» **REQUIREMENT**
Below is a listing; write it out exactly and drop any images from it.

» **RECORDS SUPPLIED**
┌──

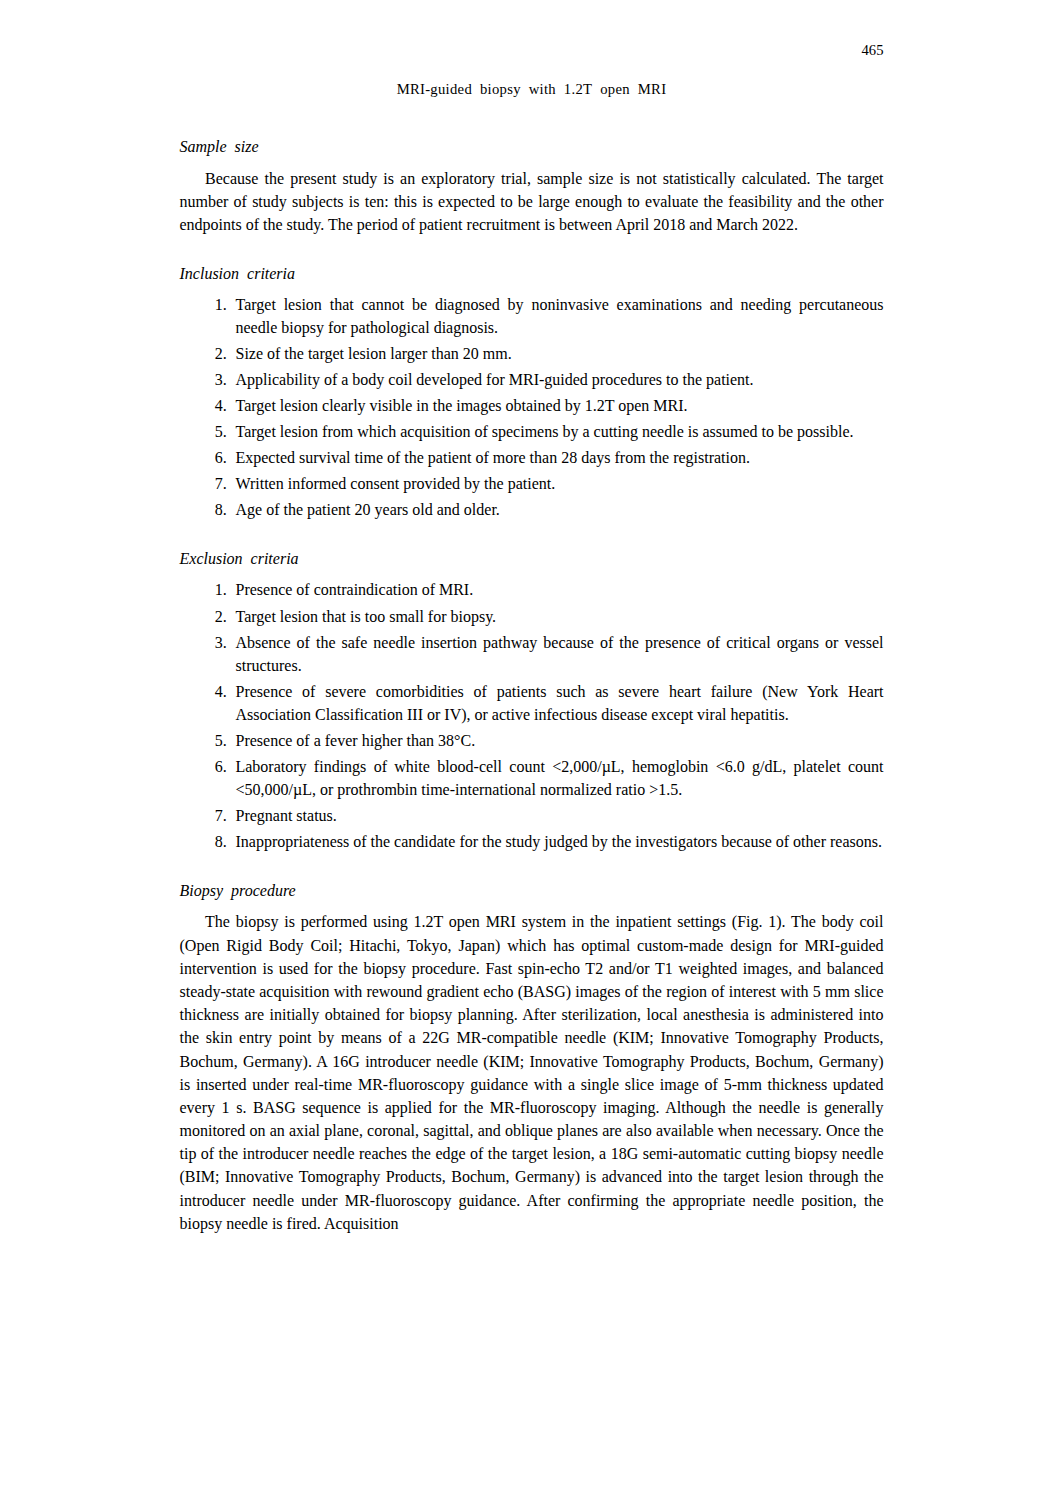465
MRI-guided biopsy with 1.2T open MRI
Sample size
Because the present study is an exploratory trial, sample size is not statistically calculated. The target number of study subjects is ten: this is expected to be large enough to evaluate the feasibility and the other endpoints of the study. The period of patient recruitment is between April 2018 and March 2022.
Inclusion criteria
Target lesion that cannot be diagnosed by noninvasive examinations and needing percutaneous needle biopsy for pathological diagnosis.
Size of the target lesion larger than 20 mm.
Applicability of a body coil developed for MRI-guided procedures to the patient.
Target lesion clearly visible in the images obtained by 1.2T open MRI.
Target lesion from which acquisition of specimens by a cutting needle is assumed to be possible.
Expected survival time of the patient of more than 28 days from the registration.
Written informed consent provided by the patient.
Age of the patient 20 years old and older.
Exclusion criteria
Presence of contraindication of MRI.
Target lesion that is too small for biopsy.
Absence of the safe needle insertion pathway because of the presence of critical organs or vessel structures.
Presence of severe comorbidities of patients such as severe heart failure (New York Heart Association Classification III or IV), or active infectious disease except viral hepatitis.
Presence of a fever higher than 38°C.
Laboratory findings of white blood-cell count <2,000/µL, hemoglobin <6.0 g/dL, platelet count <50,000/µL, or prothrombin time-international normalized ratio >1.5.
Pregnant status.
Inappropriateness of the candidate for the study judged by the investigators because of other reasons.
Biopsy procedure
The biopsy is performed using 1.2T open MRI system in the inpatient settings (Fig. 1). The body coil (Open Rigid Body Coil; Hitachi, Tokyo, Japan) which has optimal custom-made design for MRI-guided intervention is used for the biopsy procedure. Fast spin-echo T2 and/or T1 weighted images, and balanced steady-state acquisition with rewound gradient echo (BASG) images of the region of interest with 5 mm slice thickness are initially obtained for biopsy planning. After sterilization, local anesthesia is administered into the skin entry point by means of a 22G MR-compatible needle (KIM; Innovative Tomography Products, Bochum, Germany). A 16G introducer needle (KIM; Innovative Tomography Products, Bochum, Germany) is inserted under real-time MR-fluoroscopy guidance with a single slice image of 5-mm thickness updated every 1 s. BASG sequence is applied for the MR-fluoroscopy imaging. Although the needle is generally monitored on an axial plane, coronal, sagittal, and oblique planes are also available when necessary. Once the tip of the introducer needle reaches the edge of the target lesion, a 18G semi-automatic cutting biopsy needle (BIM; Innovative Tomography Products, Bochum, Germany) is advanced into the target lesion through the introducer needle under MR-fluoroscopy guidance. After confirming the appropriate needle position, the biopsy needle is fired. Acquisition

└──

» **YOUR RESPONSE**
465
MRI-guided biopsy with 1.2T open MRI
Sample size
Because the present study is an exploratory trial, sample size is not statistically calculated. The target number of study subjects is ten: this is expected to be large enough to evaluate the feasibility and the other endpoints of the study. The period of patient recruitment is between April 2018 and March 2022.
Inclusion criteria
Target lesion that cannot be diagnosed by noninvasive examinations and needing percutaneous needle biopsy for pathological diagnosis.
Size of the target lesion larger than 20 mm.
Applicability of a body coil developed for MRI-guided procedures to the patient.
Target lesion clearly visible in the images obtained by 1.2T open MRI.
Target lesion from which acquisition of specimens by a cutting needle is assumed to be possible.
Expected survival time of the patient of more than 28 days from the registration.
Written informed consent provided by the patient.
Age of the patient 20 years old and older.
Exclusion criteria
Presence of contraindication of MRI.
Target lesion that is too small for biopsy.
Absence of the safe needle insertion pathway because of the presence of critical organs or vessel structures.
Presence of severe comorbidities of patients such as severe heart failure (New York Heart Association Classification III or IV), or active infectious disease except viral hepatitis.
Presence of a fever higher than 38°C.
Laboratory findings of white blood-cell count <2,000/µL, hemoglobin <6.0 g/dL, platelet count <50,000/µL, or prothrombin time-international normalized ratio >1.5.
Pregnant status.
Inappropriateness of the candidate for the study judged by the investigators because of other reasons.
Biopsy procedure
The biopsy is performed using 1.2T open MRI system in the inpatient settings (Fig. 1). The body coil (Open Rigid Body Coil; Hitachi, Tokyo, Japan) which has optimal custom-made design for MRI-guided intervention is used for the biopsy procedure. Fast spin-echo T2 and/or T1 weighted images, and balanced steady-state acquisition with rewound gradient echo (BASG) images of the region of interest with 5 mm slice thickness are initially obtained for biopsy planning. After sterilization, local anesthesia is administered into the skin entry point by means of a 22G MR-compatible needle (KIM; Innovative Tomography Products, Bochum, Germany). A 16G introducer needle (KIM; Innovative Tomography Products, Bochum, Germany) is inserted under real-time MR-fluoroscopy guidance with a single slice image of 5-mm thickness updated every 1 s. BASG sequence is applied for the MR-fluoroscopy imaging. Although the needle is generally monitored on an axial plane, coronal, sagittal, and oblique planes are also available when necessary. Once the tip of the introducer needle reaches the edge of the target lesion, a 18G semi-automatic cutting biopsy needle (BIM; Innovative Tomography Products, Bochum, Germany) is advanced into the target lesion through the introducer needle under MR-fluoroscopy guidance. After confirming the appropriate needle position, the biopsy needle is fired. Acquisition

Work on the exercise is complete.